例えば、行 (RID) に獲得したロックはページ (PAGE) に獲得したロックよりも小さい粒度であり、ページに獲得したロックはテーブル (TABLE) に獲得したロックよりも小さい粒度です。

 

インテントロックとは?

インテントロック (Intent Lock) とは、ロックモードのひとつで、より粒度の低いロックリソースにロックを保持していることを示すためのロックです。

以下の種類があります。

インテント共有 (intent shared) IS より粒度の低いロックリソースに共有ロック (S) を保持していることを示します。
インテント排他 (intent exclusive) IX より粒度の低いロックリソースに排他ロック (X) を保持していることを示します。
インテント更新 (intent update) IU より粒度の低いロックリソースに更新ロック (U) を保持していることを示します。

 

なぜインテントロックは必要なのか?

ロックは、SQL Server 内部コンポーネントのひとつであるロックマネージャ (Lock Manager) によって一元管理されています。ロックマネージャは、獲得済みロックの情報を保持し、また、ひとつのロックリソースに対して獲得されるロックを制御します。
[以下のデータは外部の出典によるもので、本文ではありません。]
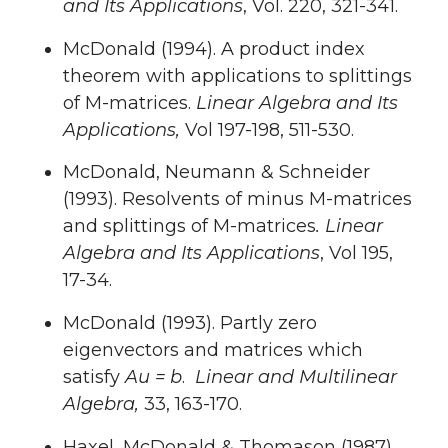
and Its Applications
, Vol. 220, 321-341.
McDonald (1994). A product index
theorem with applications to splittings
of M-matrices.
Linear Algebra and Its
Applications,
Vol 197-198, 511-530.
McDonald, Neumann & Schneider
(1993). Resolvents of minus M-matrices
and splittings of M-matrices
.
Linear
Algebra and Its Applications
, Vol 195,
17-34.
McDonald (1993). Partly zero
eigenvectors and matrices which
satisfy
Au = b
.
Linear and Multilinear
Algebra,
33, 163-170.
Haxel, McDonald & Thomason (1987).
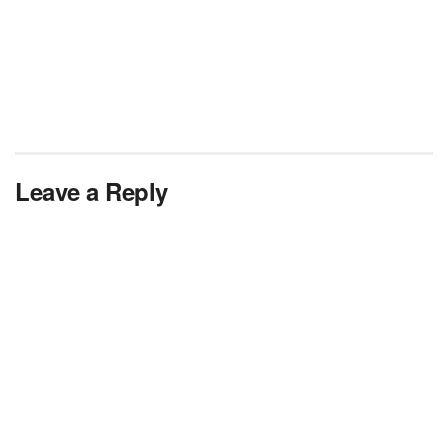
Leave a Reply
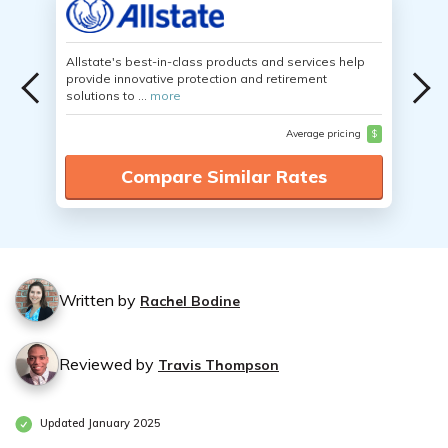
Allstate's best-in-class products and services help
provide innovative protection and retirement
solutions to ...
more
Average pricing
$
Compare Similar Rates
Written by
Rachel Bodine
Reviewed by
Travis Thompson
Updated January 2025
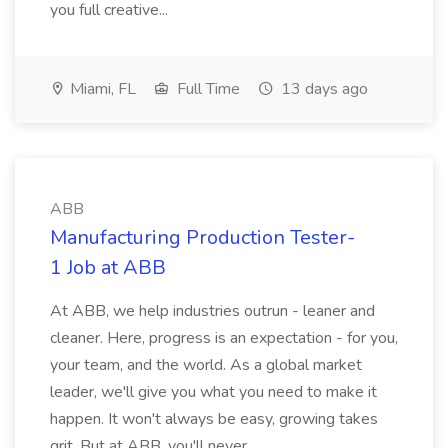
you full creative...
Miami, FL
Full Time
13 days ago
ABB
Manufacturing Production Tester-
1 Job at ABB
At ABB, we help industries outrun - leaner and
cleaner. Here, progress is an expectation - for you,
your team, and the world. As a global market
leader, we'll give you what you need to make it
happen. It won't always be easy, growing takes
grit. But at ABB, you'll never...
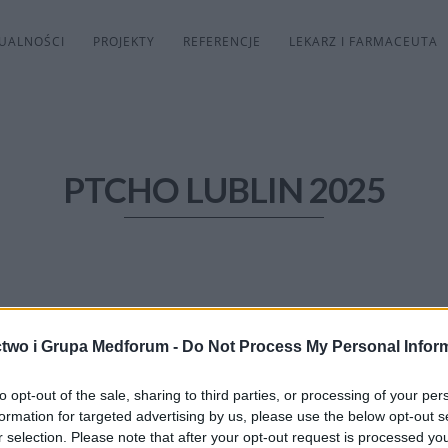
UALNOŚCI
PROJEKTY
REFERENCJE
LEKARZ I FARMACEUTA
PTCHO LUBLIN 2025
two i Grupa Medforum -
Do Not Process My Personal Infor
to opt-out of the sale, sharing to third parties, or processing of your per
formation for targeted advertising by us, please use the below opt-out s
r selection. Please note that after your opt-out request is processed y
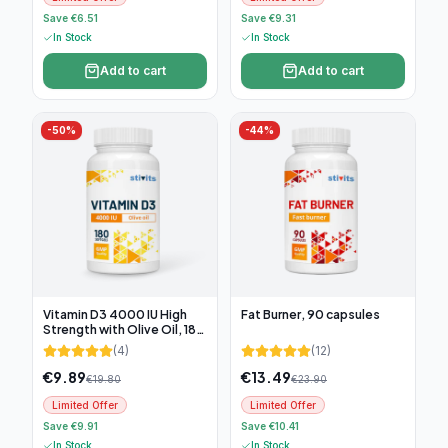
Save €6.51
Save €9.31
In Stock
In Stock
Add to cart
Add to cart
-
50
%
-
44
%
Vitamin D3 4000 IU High
Fat Burner, 90 capsules
Strength with Olive Oil, 180
soft capsules
(
4
)
(
12
)
€
9.89
€
13.49
€
19.80
€
23.90
Limited Offer
Limited Offer
Save €9.91
Save €10.41
In Stock
In Stock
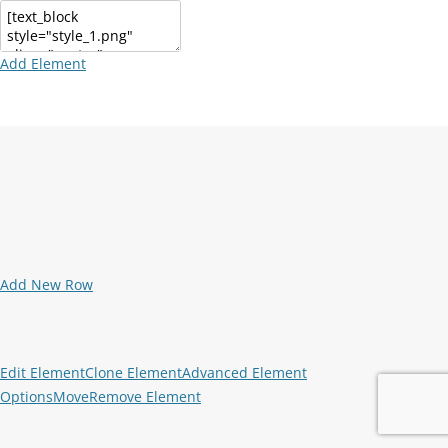
Add Element
Add New Row
Edit Element
Clone Element
Advanced Element
Options
Move
Remove Element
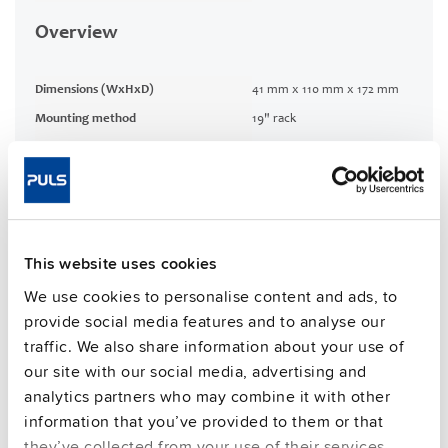
Overview
Dimensions (WxHxD)
41 mm x 110 mm x 172 mm
Mounting method
19" rack
Connection method
Screw terminals
CRA relevant product
No
Techn. documentation
This website uses cookies
We use cookies to personalise content and ads, to
Approvals / Product Compliance
provide social media features and to analyse our
traffic. We also share information about your use of
Commercial info
our site with our social media, advertising and
analytics partners who may combine it with other
FAQs
information that you’ve provided to them or that
they’ve collected from your use of their services.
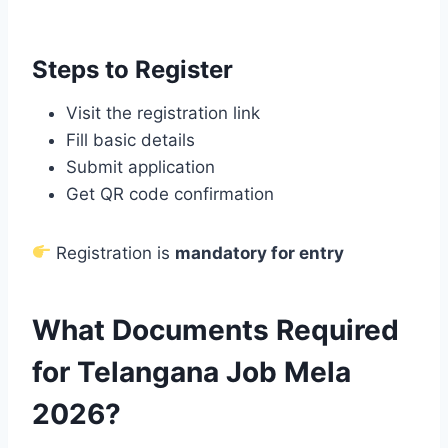
Steps to Register
Visit the registration link
Fill basic details
Submit application
Get QR code confirmation
Registration is
mandatory for entry
What Documents Required
for Telangana Job Mela
2026?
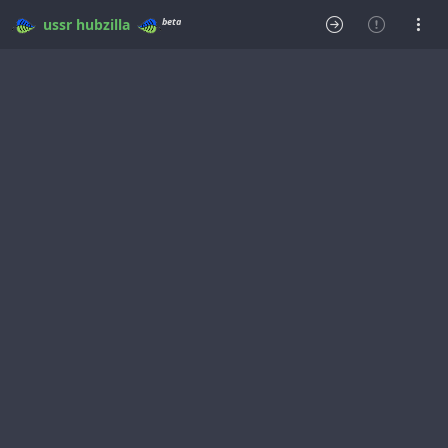
beta
ussr
hubzilla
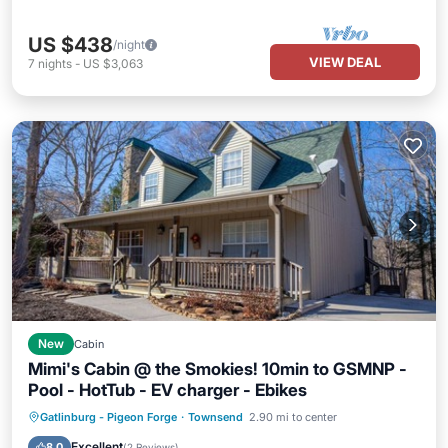
US $438
/night
VIEW DEAL
7
nights
-
US $3,063
New
Cabin
Mimi's Cabin @ the Smokies! 10min to GSMNP -
Pool - HotTub - EV charger - Ebikes
Gatlinburg - Pigeon Forge
·
Townsend
2.90 mi to center
Hot Tub
Parking
Pool
Kitchen
Excellent
8.0
(
2 Reviews
)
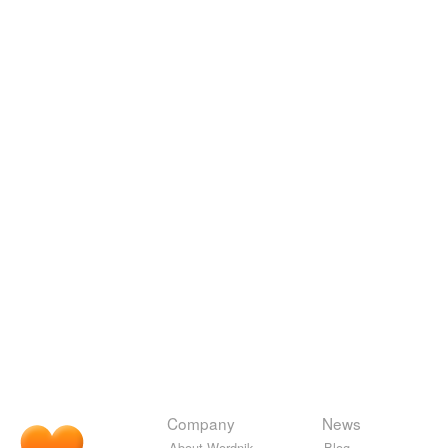
Company
News
About Wordnik
Blog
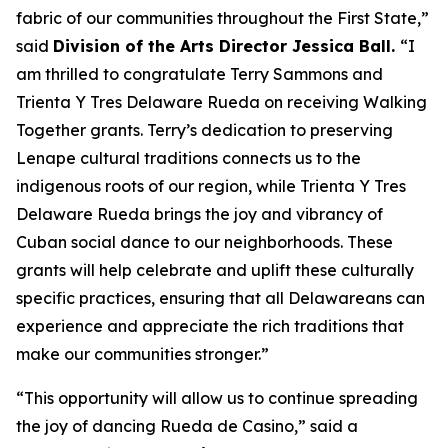
fabric of our communities throughout the First State,”
said
Division of the Arts Director Jessica Ball.
“I
am thrilled to congratulate Terry Sammons and
Trienta Y Tres Delaware Rueda on receiving Walking
Together grants. Terry’s dedication to preserving
Lenape cultural traditions connects us to the
indigenous roots of our region, while Trienta Y Tres
Delaware Rueda brings the joy and vibrancy of
Cuban social dance to our neighborhoods. These
grants will help celebrate and uplift these culturally
specific practices, ensuring that all Delawareans can
experience and appreciate the rich traditions that
make our communities stronger.”
“This opportunity will allow us to continue spreading
the joy of dancing Rueda de Casino,” said a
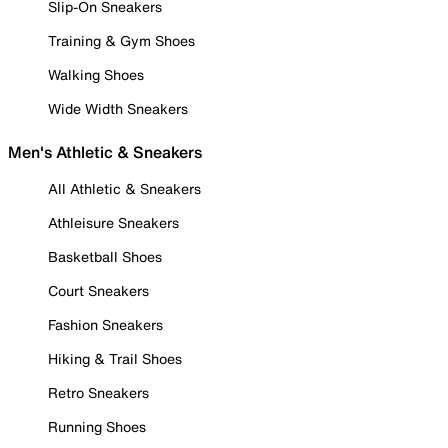
Slip-On Sneakers
Training & Gym Shoes
Walking Shoes
Wide Width Sneakers
Men's Athletic & Sneakers
All Athletic & Sneakers
Athleisure Sneakers
Basketball Shoes
Court Sneakers
Fashion Sneakers
Hiking & Trail Shoes
Retro Sneakers
Running Shoes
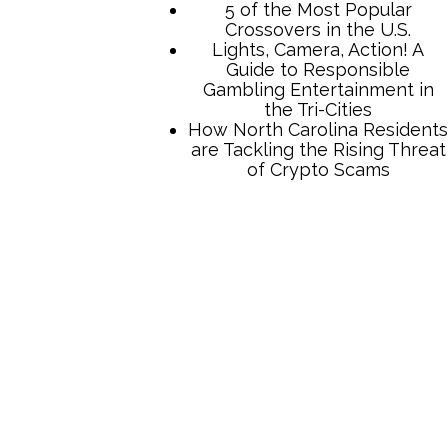
TCB Press Services
5 of the Most Popular
Crossovers in the U.S.
Lights, Camera, Action! A
Guide to Responsible
Gambling Entertainment in
the Tri-Cities
How North Carolina Residents
are Tackling the Rising Threat
of Crypto Scams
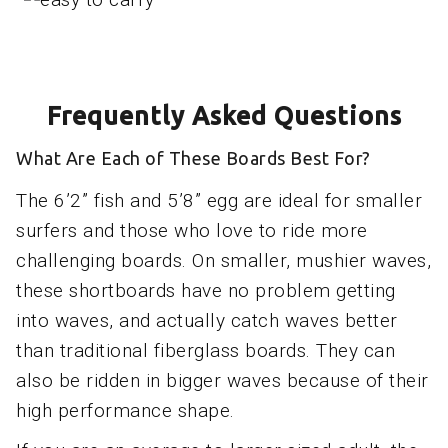
Frequently Asked Questions
What Are Each of These Boards Best For?
The 6’2” fish and 5’8” egg are ideal for smaller
surfers and those who love to ride more
challenging boards. On smaller, mushier waves,
these shortboards have no problem getting
into waves, and actually catch waves better
than traditional fiberglass boards. They can
also be ridden in bigger waves because of their
high performance shape.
例えば、ロックリソース「テーブル A 」にロックモード S のロックが既に獲得されている状態で、同じ「テーブル A」にロックモード X を獲得しようとすると、互換性がないため、ロックマネージャはロックモード X の獲得は許可しません。一方、ロックリソース「テーブル A 」にロックモード S のロックが獲得されている状態で、テーブル A に属する「行 B」に ロックモード X を獲得しようとしても、ロックマネージャはそれを許可します (これは、インテントロックというものが存在しない場合の仮の話です。実際にはインテントロックがあるため許可されません。)。その理由は、ロックリソースが「テーブル A」「行 B」と異なるロックリソースからです。ロックマネージャは、行 B がテーブル A に属していることを知りません。ロックマネージャは、単にひとつのロックリソースに対して獲得されるロックを制御するだけで、ロックの粒度は管理してません。

これでは、テーブル A をロックして読み取っているにも関わらず、テーブル A に属する行 B が更新されてしまう恐れがあります。

では、テーブル A に S ロックが獲得されている時に、テーブル A に属する行 B に X ロックを獲得させないようにするためにはどうすればいいでしょうか?

それを実現するためには、行 B がテーブル A に属していることを知っているロックの要求元が、行 B に X ロックを要求する前に、テーブル A にロックを獲得して、テーブル A に対して他のロックが獲得されないようにすることが必要です。

これを実現するために必要になるのが、インテントロックというロックモードです。

インテントロック同士はすべて互換性があるため、あるトランザクションが行 B に X ロック、テーブル A に IX ロックを獲得している状態であっても、別のトランザクションは行 C に S ロック、テーブル A に IS ロックを獲得することができます。さらに、IX は S, U, X とは互換性がないため、行 B に X を保持している間にテーブルに S, U, X を獲得されるということもなくなります。

 

結論

インテントロックは、SQL Server を使用する上では、基本的に、ほとんど意識する必要のないロックです。